WHAT THE EXERCISE ASKS: Filter the entries down to the lines containing "Checksum", and copy those lines.

[Data records]

·····

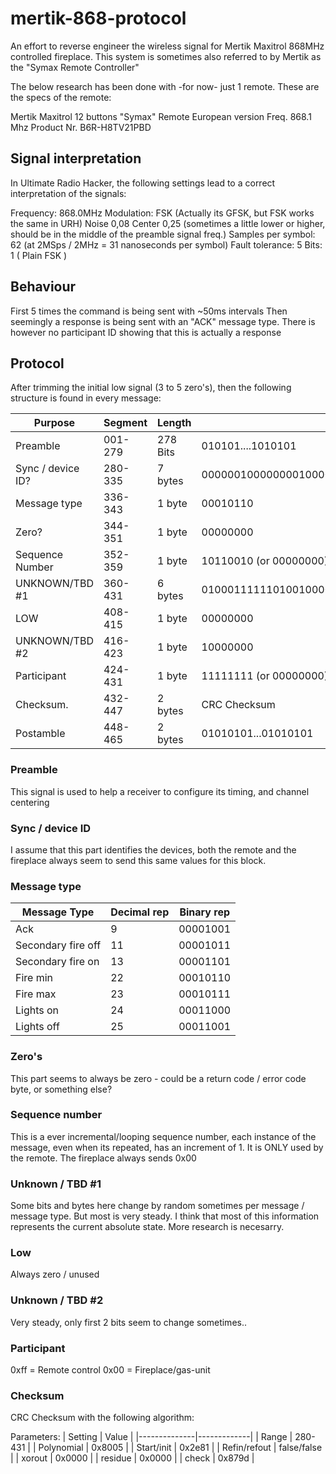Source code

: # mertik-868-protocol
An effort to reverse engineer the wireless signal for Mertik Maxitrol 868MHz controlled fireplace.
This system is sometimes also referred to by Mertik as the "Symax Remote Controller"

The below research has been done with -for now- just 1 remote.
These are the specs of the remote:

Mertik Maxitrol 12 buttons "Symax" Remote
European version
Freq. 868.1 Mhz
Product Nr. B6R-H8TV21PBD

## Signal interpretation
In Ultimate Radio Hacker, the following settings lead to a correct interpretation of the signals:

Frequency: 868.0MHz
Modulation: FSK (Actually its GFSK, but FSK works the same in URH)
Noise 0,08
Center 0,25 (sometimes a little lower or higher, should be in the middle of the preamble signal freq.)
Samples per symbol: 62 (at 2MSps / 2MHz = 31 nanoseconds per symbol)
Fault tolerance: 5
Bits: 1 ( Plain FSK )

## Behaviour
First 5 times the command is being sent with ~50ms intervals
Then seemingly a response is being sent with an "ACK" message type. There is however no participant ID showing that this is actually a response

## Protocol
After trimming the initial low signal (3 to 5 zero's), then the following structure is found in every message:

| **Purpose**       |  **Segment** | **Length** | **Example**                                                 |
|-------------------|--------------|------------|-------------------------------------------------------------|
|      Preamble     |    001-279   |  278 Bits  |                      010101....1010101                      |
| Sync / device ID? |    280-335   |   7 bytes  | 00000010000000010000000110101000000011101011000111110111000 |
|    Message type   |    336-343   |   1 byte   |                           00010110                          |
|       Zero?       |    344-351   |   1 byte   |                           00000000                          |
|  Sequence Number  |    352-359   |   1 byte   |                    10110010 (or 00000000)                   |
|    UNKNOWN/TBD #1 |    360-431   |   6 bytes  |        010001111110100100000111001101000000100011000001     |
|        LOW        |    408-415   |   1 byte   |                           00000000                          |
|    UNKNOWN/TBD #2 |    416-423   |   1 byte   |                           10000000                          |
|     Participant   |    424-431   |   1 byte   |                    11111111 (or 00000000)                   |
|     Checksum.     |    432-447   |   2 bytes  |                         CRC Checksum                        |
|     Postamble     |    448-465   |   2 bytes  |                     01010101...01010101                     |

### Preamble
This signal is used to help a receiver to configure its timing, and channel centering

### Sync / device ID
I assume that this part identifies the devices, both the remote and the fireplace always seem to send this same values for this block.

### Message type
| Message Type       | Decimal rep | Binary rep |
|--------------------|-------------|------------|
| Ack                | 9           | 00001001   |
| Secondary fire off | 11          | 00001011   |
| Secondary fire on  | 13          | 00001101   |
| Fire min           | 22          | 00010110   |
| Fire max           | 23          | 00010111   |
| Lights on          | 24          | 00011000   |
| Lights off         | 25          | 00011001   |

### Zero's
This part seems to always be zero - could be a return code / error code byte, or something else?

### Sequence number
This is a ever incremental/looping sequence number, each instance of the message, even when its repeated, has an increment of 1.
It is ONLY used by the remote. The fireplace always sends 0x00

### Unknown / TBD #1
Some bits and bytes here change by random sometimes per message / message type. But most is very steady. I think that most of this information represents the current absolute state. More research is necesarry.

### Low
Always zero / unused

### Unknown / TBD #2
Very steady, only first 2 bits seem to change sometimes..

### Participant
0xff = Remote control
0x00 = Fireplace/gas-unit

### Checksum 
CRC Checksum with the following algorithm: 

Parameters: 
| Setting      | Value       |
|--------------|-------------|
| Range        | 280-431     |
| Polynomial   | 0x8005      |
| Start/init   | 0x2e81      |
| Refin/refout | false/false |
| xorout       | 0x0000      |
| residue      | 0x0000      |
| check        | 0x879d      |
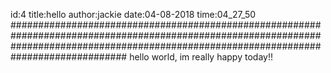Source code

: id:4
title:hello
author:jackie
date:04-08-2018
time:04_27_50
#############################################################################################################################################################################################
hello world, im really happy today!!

·····

ANSWER TO THIS EXERCISE:
|     Checksum.     |    432-447   |   2 bytes  |                         CRC Checksum                        |
### Checksum 
CRC Checksum with the following algorithm: 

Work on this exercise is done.